Will and MK, surrounded by the love of their families and witnesses, confronted the pandemic scarcity and at the same time, embodied the abundance that is love. We embodied it in the language of liturgy, scripture and prayer. We were able, in all these things, to name for those who gathered safely in large, open spaces in the late, exhausting days of a global pandemic that love wins. In all the ways that we could, including living it out step by step, we proclaimed that the abiding and abundant grace of love is present and transformative, right here and right now. Plans may be disrupted but the Love of God is undeterred. God chooses to stand with us, Creator eternally abiding with creation. I can tell you, the presence of God was palpably present. I also have to say, I may never preside at a wedding the same way again.
So, why tell stories about a wedding on a day when our hearts are heavy: for the people of Ukraine; for trans youth and healthcare workers offering gender-affirming care; for those who teach critical knowledge and history from the vantage point of the marginalized and not just the rich, white and powerful; for those who experience the daily microaggressions and macro oppressions of life in this country and around the world; when we see ourselves hurtling toward environmental devastation and climate disaster? Yes, our hearts are heavy today and with good reason. And why did Jesus inaugurate public ministry at a family wedding turning water into wine, during a politically occupied time where fear, imprisonment and disruption were palpable? What is really important here?
Oh yes, that question again. Oh yes, God’s repeated answer: Relationship. Love. Grace.
Those are the lessons, in the midst of the changes and chances of this life that Mary knows, viscerally. Knows like her own body, her own heart, her own child.

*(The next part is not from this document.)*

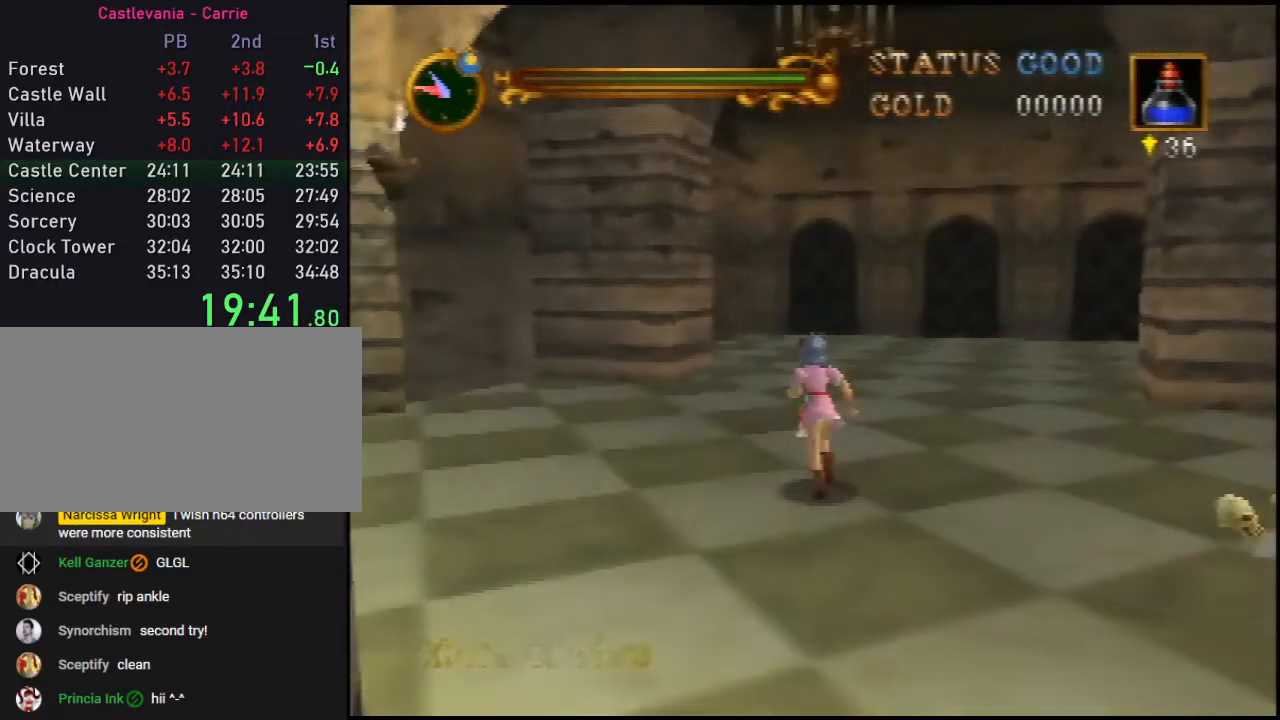
Gameplay with a controller (Nintendo layout); each line is a JSON object with the inputs held at the frame after it. "events" lists button and stick changes between this image and that frame as [ms after this image, input, new state], when the widget could be followed in between. Not read: L3 R3.
{"buttons": [], "left_stick": "up", "events": []}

Grace, we are told repeatedly in John’s Gospel, has come to us through the person of Jesus Christ. In the fullness of the mysteries of incarnation and love, we have received grace upon grace. Grace is undeserved, unwarranted, irrational. Grace sources in unconditional love and opens up the possibility of seeing ourselves as beloved even when we aren’t ready to think of ourselves that way.
Grace is a doorway to transformation, and in that invitation is the encouragement to lay down our fears and insecurities in favor of possibility: we get to see it; to experience it; to be it. We are compelled through relationship, love and grace to declare good news to the oppressed; to bind up the brokenhearted; to proclaim liberation to the captors and freedom to the prisoners. We are led in that prophetic way because God transforms us.

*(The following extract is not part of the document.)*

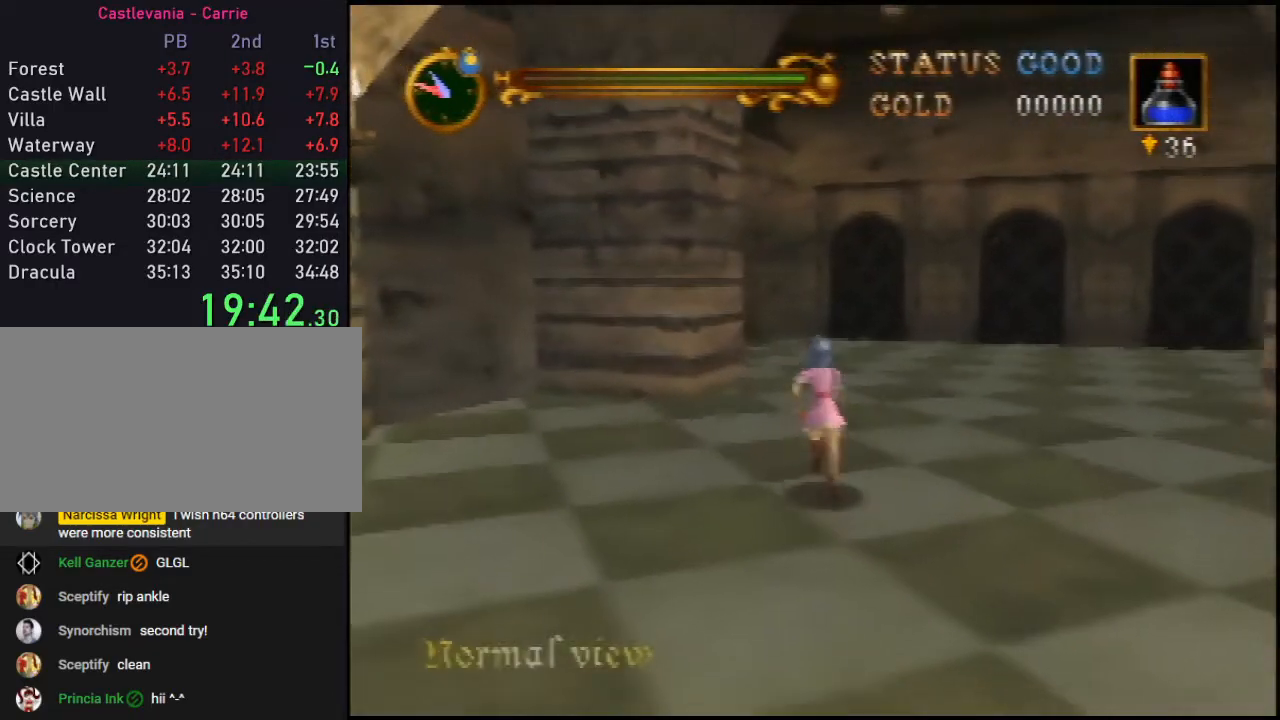
{"buttons": [], "left_stick": "up", "events": []}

God is the source and the action of the transformation of which we are a part. Through the relationship, love and grace of Christ, we are the water that transforms to wine. And even if we feel like those immovable stone jars sometimes, we may still find ourselves compelled to cry out. And when we do, what good news we will find spilling forth when we recognize the One through whose hands our ordinary materials have been transformed.

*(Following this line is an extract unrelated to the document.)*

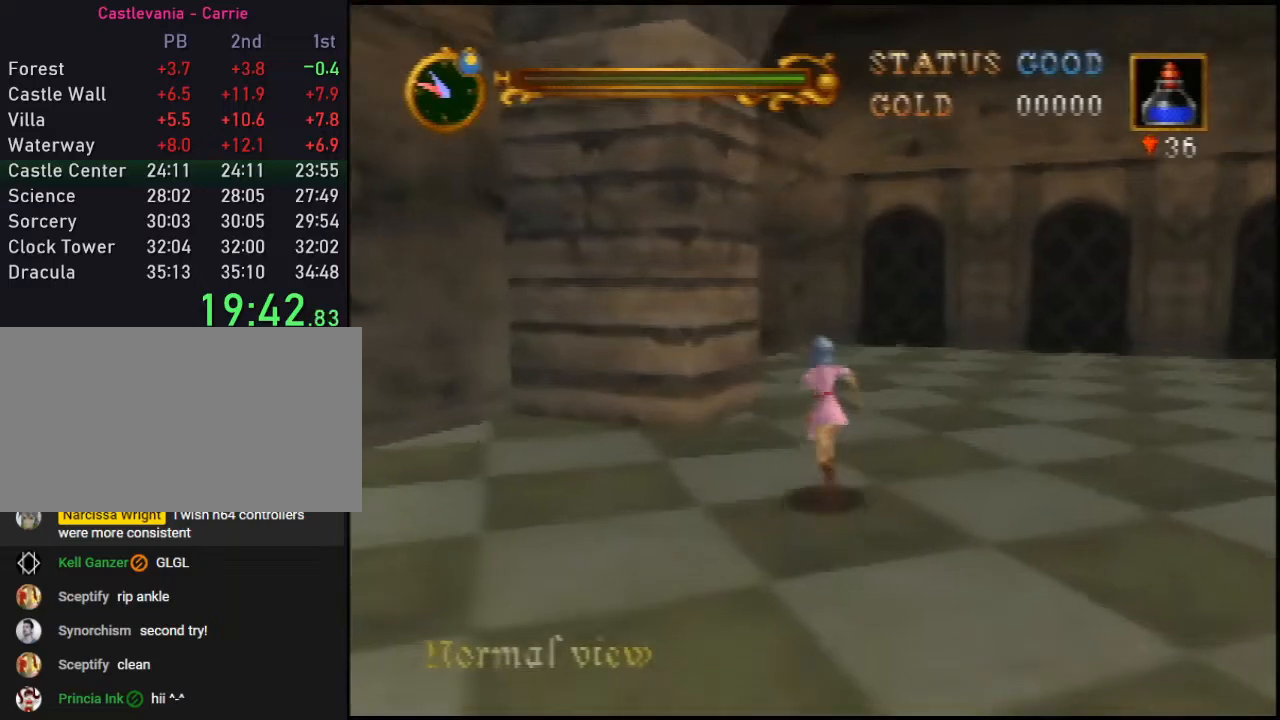
{"buttons": [], "left_stick": "up", "events": []}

We come to this Eucharistic feast filled with the potential to encounter all of the overflowing abundance that is conveyed in this story of the wedding at Cana. We are all invited to participate, fully, in the transformation that is about to take place, the elements of transformation all around us. And as ones who are transformed and renewed, evidence of that transformation is within us and moves through us, like an abundance of the best wine saved for last at the wedding feast ready to be poured out to the world, a world we know to be thirsting and yearning for divine relationship, love and grace.